**WORK REQUEST:** An exact copy of the entries, with every picture omitted, is what is needed here.
■ ■ ■ ■ ■ ■ ■
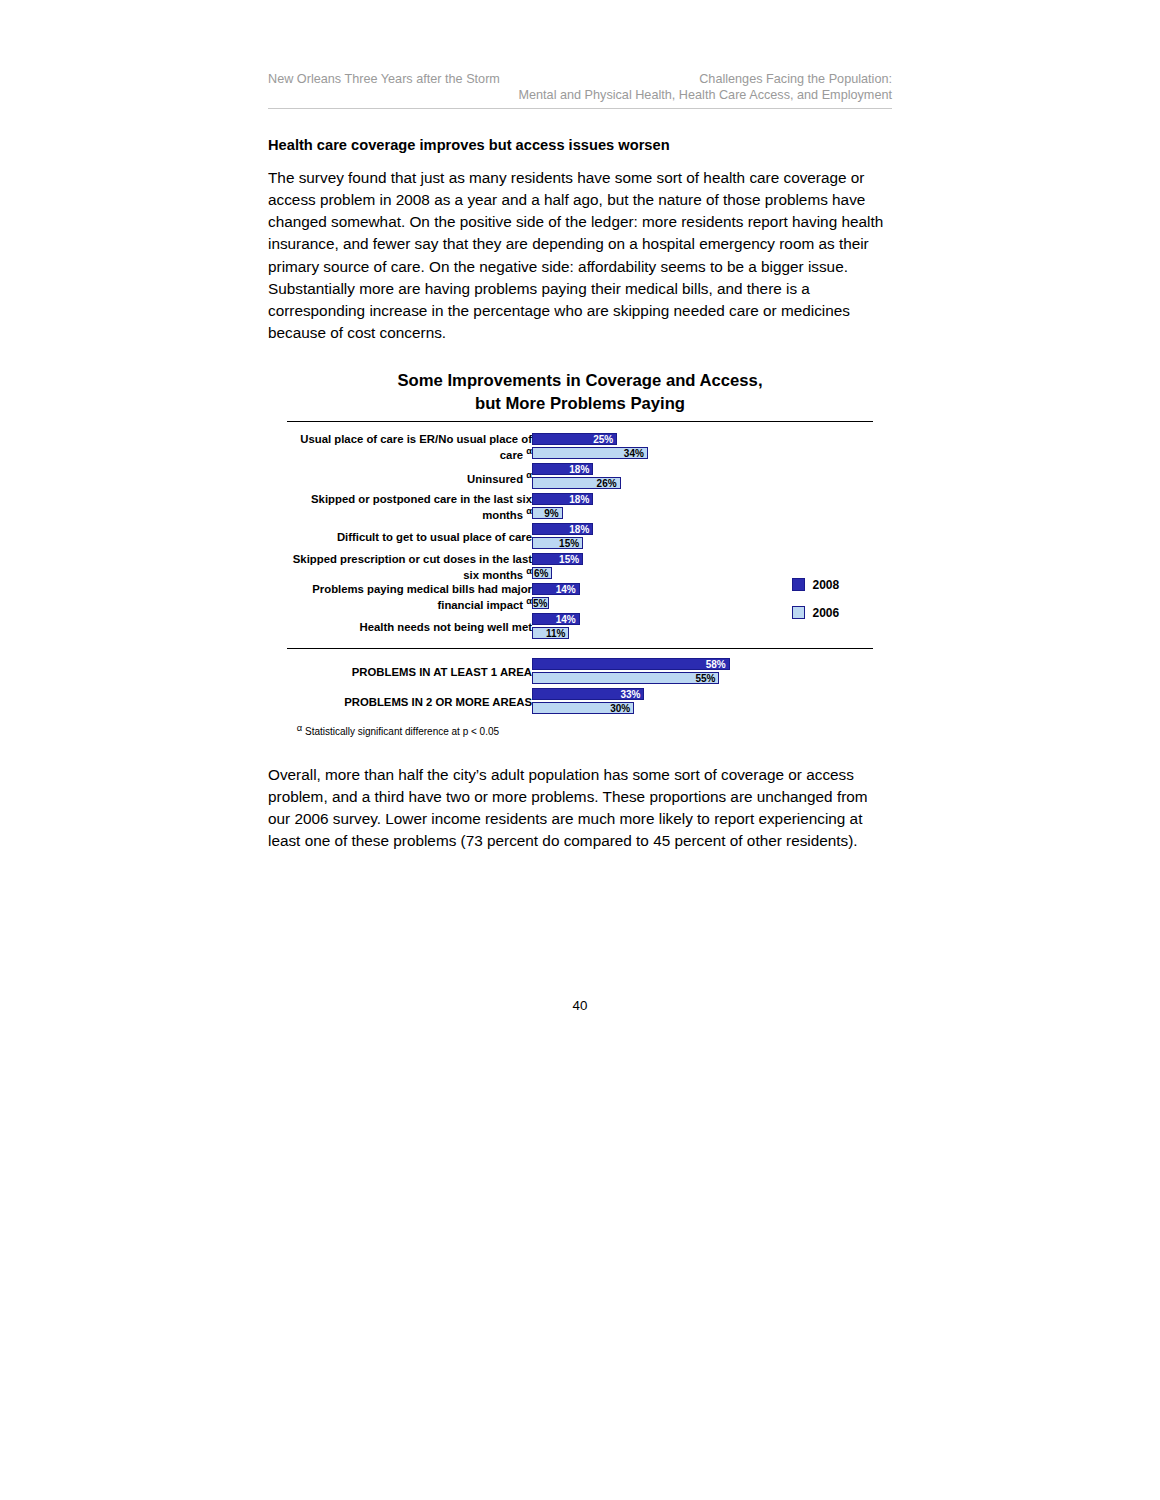New Orleans Three Years after the Storm
Challenges Facing the Population:
Mental and Physical Health, Health Care Access, and Employment
Health care coverage improves but access issues worsen
The survey found that just as many residents have some sort of health care coverage or access problem in 2008 as a year and a half ago, but the nature of those problems have changed somewhat. On the positive side of the ledger: more residents report having health insurance, and fewer say that they are depending on a hospital emergency room as their primary source of care. On the negative side: affordability seems to be a bigger issue. Substantially more are having problems paying their medical bills, and there is a corresponding increase in the percentage who are skipping needed care or medicines because of cost concerns.
Some Improvements in Coverage and Access,
but More Problems Paying
2008
2006
| Usual place of care is ER/No usual place of care α | 25% 34% |
| Uninsured α | 18% 26% |
| Skipped or postponed care in the last six months α | 18% 9% |
| Difficult to get to usual place of care | 18% 15% |
| Skipped prescription or cut doses in the last six months α | 15% 6% |
| Problems paying medical bills had major financial impact α | 14% 5% |
| Health needs not being well met | 14% 11% |
| PROBLEMS IN AT LEAST 1 AREA | 58% 55% |
| PROBLEMS IN 2 OR MORE AREAS | 33% 30% |
α Statistically significant difference at p < 0.05
Overall, more than half the city’s adult population has some sort of coverage or access problem, and a third have two or more problems. These proportions are unchanged from our 2006 survey. Lower income residents are much more likely to report experiencing at least one of these problems (73 percent do compared to 45 percent of other residents).
40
■ ■ ■ ■ ■ ■ ■
**ANSWER SPACE:**
New Orleans Three Years after the Storm
Challenges Facing the Population:
Mental and Physical Health, Health Care Access, and Employment
Health care coverage improves but access issues worsen
The survey found that just as many residents have some sort of health care coverage or access problem in 2008 as a year and a half ago, but the nature of those problems have changed somewhat. On the positive side of the ledger: more residents report having health insurance, and fewer say that they are depending on a hospital emergency room as their primary source of care. On the negative side: affordability seems to be a bigger issue. Substantially more are having problems paying their medical bills, and there is a corresponding increase in the percentage who are skipping needed care or medicines because of cost concerns.
Some Improvements in Coverage and Access,
but More Problems Paying
2008
2006
| Usual place of care is ER/No usual place of care α | 25% 34% |
| Uninsured α | 18% 26% |
| Skipped or postponed care in the last six months α | 18% 9% |
| Difficult to get to usual place of care | 18% 15% |
| Skipped prescription or cut doses in the last six months α | 15% 6% |
| Problems paying medical bills had major financial impact α | 14% 5% |
| Health needs not being well met | 14% 11% |
| PROBLEMS IN AT LEAST 1 AREA | 58% 55% |
| PROBLEMS IN 2 OR MORE AREAS | 33% 30% |
α Statistically significant difference at p < 0.05
Overall, more than half the city’s adult population has some sort of coverage or access problem, and a third have two or more problems. These proportions are unchanged from our 2006 survey. Lower income residents are much more likely to report experiencing at least one of these problems (73 percent do compared to 45 percent of other residents).
40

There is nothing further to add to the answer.